Document passage:
Start of Block

Strategy's Bitcoin HoldingsStrategy's Bitcoin Holdings
Strategy’s Bitcoin Holdings Key Metrics (Source: Strategy)

This is the paradox at the heart of the Saylor strategy: the entries look poor, but the results are exceptional. It shows a corporate dollar-cost averaging on a structural timeline.

Short-term volatility amplifies the impression that Strategy buys tops; the multi-cycle reality shows that those “tops” often become deeply profitable entries over time.

A broader comparison emphasizes the point. Over the past year, Strategy’s equity (MSTR) has shown 87% volatility, sharply higher than Bitcoin’s 44%, and more volatile than the company’s other digital-asset products.

Yet despite this intensity, the cumulative exposure to Bitcoin has turned that volatility into asymmetric upside.

However, the strong returns do not immunize the company from structural vulnerabilities. Barchart data shows that a $10,000 investment in MSTR during the dot-com peak would be worth $7,207 today, illustrating two decades of volatility independent of the Bitcoin strategy.

Strategy's MSTR Price PerformanceStrategy's MSTR Price Performance
Strategy’s MSTR Price Performance Over the Past 2 Decades. (Source: Barchart)

Moreover, some analysts argue that Strategy’s dependence on capital markets introduces material risks if the cryptocurrency enters a multi-year downturn.

Those concerns have intensified as the company’s balance sheet has evolved.

Chris Millas, an advisor at Mellius Bitcoin, Brazil’s first Bitcoin treasury firm, noted that during the last bear market, the firm carried no interest-bearing debt and had years before its earliest bond maturities. So, its equity volatility was painful but had a limited operational impact.

However, this cycle is different. Strategy now holds interest-bearing obligations that must be serviced regardless of market conditions.

Millas argued that a severe drop in MSTR’s share price, which is historically plausible given the stock’s drawdowns of 70–80% in prior cycles, would limit the company’s flexibility and increase the likelihood of dilutive capital issuances.

According to him, that dilution, in turn, could pressure the stock further, creating a feedback loop that magnifies downside risk.

Indeed, Strategy faces roughly $689 million in interest payments due in 2026. Without new capital, the company cannot meet that obligation.

Moreover, recent fundraises highlight how financing conditions have shifted, with preferred-share offerings pricing yields around 10.5%, above the initial guidance of near 10%. The widening spread signals that capital is becoming more expensive, complicating the economics of debt-funded Bitcoin accumulation.

End of Block

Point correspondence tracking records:
Start of Block

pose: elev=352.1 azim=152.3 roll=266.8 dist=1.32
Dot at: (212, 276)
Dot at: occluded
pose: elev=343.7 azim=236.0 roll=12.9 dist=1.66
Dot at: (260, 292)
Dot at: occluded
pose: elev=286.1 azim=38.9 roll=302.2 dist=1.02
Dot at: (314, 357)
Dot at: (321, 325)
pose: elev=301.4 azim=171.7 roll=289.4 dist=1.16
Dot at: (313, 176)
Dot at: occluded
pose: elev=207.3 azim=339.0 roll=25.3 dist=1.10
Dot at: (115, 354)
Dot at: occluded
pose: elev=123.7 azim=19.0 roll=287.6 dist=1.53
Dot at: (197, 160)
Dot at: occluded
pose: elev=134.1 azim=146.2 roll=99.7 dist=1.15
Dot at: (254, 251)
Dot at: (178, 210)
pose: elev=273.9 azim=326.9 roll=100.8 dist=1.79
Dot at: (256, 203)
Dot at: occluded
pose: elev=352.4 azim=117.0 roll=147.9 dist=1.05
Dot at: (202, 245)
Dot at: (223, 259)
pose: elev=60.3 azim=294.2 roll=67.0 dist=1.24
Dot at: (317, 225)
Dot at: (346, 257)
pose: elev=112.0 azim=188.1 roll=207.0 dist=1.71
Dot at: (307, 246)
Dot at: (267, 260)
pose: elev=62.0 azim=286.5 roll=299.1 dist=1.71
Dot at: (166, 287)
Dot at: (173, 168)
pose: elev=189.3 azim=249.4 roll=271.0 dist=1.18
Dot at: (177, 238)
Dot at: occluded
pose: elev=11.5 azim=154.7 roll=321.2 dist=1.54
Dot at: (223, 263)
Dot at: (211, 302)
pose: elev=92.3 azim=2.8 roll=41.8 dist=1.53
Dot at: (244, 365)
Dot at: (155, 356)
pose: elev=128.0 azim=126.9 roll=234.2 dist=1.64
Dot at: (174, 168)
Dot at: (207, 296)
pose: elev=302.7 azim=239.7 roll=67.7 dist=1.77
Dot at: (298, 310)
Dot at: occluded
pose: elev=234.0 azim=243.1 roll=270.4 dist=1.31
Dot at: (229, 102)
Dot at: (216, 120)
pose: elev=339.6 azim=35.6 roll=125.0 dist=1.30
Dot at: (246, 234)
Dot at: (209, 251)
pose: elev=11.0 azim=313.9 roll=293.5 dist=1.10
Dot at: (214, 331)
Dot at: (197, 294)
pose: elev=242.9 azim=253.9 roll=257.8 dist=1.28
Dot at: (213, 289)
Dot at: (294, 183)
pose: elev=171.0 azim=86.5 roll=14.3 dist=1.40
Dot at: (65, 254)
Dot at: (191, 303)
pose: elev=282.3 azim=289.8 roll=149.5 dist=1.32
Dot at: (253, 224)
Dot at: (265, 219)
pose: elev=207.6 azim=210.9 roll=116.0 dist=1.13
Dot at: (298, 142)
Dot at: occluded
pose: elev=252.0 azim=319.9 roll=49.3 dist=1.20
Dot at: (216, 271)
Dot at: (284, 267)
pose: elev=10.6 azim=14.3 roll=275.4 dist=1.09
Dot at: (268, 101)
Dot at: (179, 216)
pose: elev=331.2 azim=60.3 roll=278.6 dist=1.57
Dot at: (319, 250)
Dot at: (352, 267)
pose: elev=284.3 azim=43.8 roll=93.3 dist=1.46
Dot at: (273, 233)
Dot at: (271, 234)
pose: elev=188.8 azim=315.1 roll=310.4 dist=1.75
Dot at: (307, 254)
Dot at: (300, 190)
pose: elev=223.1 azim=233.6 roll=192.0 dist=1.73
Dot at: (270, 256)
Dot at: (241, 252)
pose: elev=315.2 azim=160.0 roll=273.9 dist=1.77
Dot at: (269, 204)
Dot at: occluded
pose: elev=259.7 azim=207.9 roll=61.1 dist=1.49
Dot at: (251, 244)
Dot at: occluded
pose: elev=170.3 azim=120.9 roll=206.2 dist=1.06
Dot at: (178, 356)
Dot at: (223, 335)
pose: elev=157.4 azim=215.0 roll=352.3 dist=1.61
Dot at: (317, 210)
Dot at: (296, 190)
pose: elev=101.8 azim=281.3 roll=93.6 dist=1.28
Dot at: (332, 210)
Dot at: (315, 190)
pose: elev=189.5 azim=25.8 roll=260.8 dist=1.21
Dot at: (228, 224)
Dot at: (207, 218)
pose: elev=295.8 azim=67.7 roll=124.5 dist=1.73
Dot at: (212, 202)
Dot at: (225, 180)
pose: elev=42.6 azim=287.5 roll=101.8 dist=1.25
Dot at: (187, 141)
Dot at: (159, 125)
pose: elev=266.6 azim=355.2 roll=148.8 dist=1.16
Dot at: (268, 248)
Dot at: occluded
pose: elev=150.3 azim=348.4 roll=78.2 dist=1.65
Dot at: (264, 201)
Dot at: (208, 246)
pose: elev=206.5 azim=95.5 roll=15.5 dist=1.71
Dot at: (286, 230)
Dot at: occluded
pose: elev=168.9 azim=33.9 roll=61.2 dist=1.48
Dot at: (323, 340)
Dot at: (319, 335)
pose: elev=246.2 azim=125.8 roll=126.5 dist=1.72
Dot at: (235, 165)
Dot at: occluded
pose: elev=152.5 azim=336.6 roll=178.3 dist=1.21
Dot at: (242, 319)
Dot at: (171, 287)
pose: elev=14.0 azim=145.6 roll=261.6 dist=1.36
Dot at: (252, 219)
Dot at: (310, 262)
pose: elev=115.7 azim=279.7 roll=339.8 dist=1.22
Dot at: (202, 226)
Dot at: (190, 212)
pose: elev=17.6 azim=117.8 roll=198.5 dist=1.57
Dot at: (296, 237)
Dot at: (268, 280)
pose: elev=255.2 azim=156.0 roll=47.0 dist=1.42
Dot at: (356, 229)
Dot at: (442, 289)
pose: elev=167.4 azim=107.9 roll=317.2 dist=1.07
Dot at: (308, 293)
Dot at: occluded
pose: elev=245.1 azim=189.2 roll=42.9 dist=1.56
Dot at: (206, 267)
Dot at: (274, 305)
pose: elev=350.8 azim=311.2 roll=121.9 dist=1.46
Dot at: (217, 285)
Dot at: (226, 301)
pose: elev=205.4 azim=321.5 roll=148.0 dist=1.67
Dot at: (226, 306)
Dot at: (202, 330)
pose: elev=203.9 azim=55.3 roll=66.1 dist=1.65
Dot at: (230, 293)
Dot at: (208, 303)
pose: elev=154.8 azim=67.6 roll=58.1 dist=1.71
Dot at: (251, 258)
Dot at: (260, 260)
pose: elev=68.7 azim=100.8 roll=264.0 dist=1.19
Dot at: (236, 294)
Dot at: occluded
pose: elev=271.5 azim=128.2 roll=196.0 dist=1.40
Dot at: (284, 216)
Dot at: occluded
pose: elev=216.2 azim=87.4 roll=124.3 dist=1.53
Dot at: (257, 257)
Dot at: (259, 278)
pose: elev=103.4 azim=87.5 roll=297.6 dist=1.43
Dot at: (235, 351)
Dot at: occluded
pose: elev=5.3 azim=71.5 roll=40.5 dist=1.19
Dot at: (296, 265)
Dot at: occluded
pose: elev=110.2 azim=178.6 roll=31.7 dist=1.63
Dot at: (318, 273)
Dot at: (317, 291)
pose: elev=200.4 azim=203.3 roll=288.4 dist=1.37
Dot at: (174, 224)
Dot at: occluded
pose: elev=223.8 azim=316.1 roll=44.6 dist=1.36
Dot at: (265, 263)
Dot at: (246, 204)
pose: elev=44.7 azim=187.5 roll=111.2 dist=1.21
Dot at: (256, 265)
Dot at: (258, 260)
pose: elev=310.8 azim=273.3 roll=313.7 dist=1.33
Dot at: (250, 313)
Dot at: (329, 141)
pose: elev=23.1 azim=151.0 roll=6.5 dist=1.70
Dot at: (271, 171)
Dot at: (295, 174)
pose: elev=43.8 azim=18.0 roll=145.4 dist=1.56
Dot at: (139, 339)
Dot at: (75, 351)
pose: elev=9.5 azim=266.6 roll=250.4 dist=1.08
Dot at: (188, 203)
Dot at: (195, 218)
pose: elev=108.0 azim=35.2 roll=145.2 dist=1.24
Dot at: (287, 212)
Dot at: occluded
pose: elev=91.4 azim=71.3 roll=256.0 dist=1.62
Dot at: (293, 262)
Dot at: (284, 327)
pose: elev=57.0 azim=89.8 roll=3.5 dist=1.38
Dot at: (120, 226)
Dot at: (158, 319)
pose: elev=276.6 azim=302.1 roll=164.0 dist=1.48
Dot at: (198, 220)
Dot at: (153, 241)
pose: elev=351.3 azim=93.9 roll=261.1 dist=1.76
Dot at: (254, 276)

End of Block

Activities:
1: In the article on Strategy's Bitcoin purchases, roughly how much does Strategy owe in interest payments due in 2026?
2: Extend the article on Strategy's Bitcoin purchases with the paragraphs that follow its final sentence.

Task results:
1: Roughly $689 million.

2:
Due to this, skeptics have pointed out that the model resembles a leveraged carry trade with limited margin for error. In fact, some have labeled the process “Ponzi-like”, while arguing that the firm’s liabilities are growing faster than operating income.

According to them, this leaves Strategy dependent on either rising Bitcoin prices or continued investor appetite for high-yield instruments.

Signal power and narrative strategy

Even with these risks, Strategy’s purchases continue to exert outsized narrative influence. The company files frequent and transparent disclosures, and its visibility allows the acquisitions to function as a form of market signaling.

So, Strategy’s buying into strength reinforces the message that Bitcoin is a long-term monetary asset rather than a timing-sensitive trade.

Moreover, as several of Strategy’s higher-price filings in recent weeks have coincided with periods of market hesitation, the filings contribute to stabilizing sentiment by demonstrating steady institutional demand.

This has allowed Strategy to effectively position itself as the market’s most consistent large-scale buyer, and its disclosures serve both operational and symbolic purposes.

This dual role explains why Saylor continues to accumulate through short-term peaks.

For Strategy, the purchase price of any given week is secondary to the multi-year trajectory of both Bitcoin and the company’s identity as its largest corporate holder.

The optics may draw criticism, especially during periods of elevated volatility. Still, the framework guiding the purchases remains consistent: Strategy is not positioning for the next quarter, but for the next decade.